(Saved data entries)
- Opening Delimiter -
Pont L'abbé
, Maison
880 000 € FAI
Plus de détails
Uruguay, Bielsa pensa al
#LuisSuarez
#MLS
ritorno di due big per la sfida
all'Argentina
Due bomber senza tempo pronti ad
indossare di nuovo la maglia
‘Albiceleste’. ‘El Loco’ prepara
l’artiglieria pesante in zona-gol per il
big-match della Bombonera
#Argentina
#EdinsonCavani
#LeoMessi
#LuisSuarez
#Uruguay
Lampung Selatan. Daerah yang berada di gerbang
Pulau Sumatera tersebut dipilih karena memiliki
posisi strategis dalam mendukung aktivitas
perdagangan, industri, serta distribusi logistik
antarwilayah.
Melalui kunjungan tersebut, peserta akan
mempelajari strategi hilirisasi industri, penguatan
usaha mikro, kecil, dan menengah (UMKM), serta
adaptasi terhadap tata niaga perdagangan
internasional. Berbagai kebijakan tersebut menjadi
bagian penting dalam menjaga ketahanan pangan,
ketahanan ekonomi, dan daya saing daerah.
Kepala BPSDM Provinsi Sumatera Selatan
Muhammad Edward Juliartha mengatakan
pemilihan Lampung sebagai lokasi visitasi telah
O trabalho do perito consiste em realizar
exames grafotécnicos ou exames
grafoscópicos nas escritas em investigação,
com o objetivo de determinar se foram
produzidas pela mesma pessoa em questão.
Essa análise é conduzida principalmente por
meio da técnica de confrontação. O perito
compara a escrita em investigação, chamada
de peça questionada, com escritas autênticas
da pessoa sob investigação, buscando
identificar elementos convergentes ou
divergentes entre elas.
- Closing Delimiter -
- Opening Delimiter -
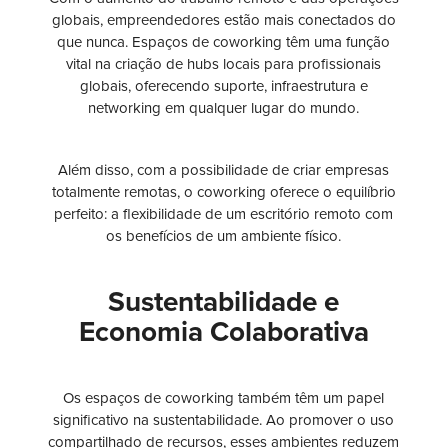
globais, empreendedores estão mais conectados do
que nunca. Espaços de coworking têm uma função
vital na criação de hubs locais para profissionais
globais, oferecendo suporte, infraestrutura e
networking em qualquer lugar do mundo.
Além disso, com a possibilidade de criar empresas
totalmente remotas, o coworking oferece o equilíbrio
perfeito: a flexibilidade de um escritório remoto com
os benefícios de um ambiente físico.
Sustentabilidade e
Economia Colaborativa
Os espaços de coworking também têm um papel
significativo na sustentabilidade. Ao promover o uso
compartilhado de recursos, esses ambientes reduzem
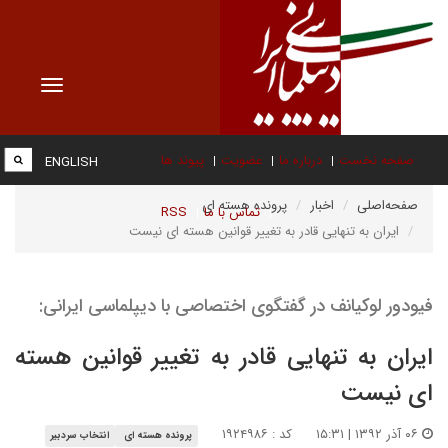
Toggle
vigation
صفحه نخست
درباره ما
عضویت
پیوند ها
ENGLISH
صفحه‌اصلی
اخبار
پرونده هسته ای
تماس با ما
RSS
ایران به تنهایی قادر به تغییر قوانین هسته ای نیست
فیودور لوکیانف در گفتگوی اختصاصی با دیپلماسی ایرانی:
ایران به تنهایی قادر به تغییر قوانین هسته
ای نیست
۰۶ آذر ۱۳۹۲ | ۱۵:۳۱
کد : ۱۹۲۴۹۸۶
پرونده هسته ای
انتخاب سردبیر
- Closing Delimiter -
Task instructions: Reproduce exactly the entries above, limited to the lines from the one with "Essa análise é conduzida principalmente por" through the one with "divergentes entre elas.", both included.

Result below:
Essa análise é conduzida principalmente por
meio da técnica de confrontação. O perito
compara a escrita em investigação, chamada
de peça questionada, com escritas autênticas
da pessoa sob investigação, buscando
identificar elementos convergentes ou
divergentes entre elas.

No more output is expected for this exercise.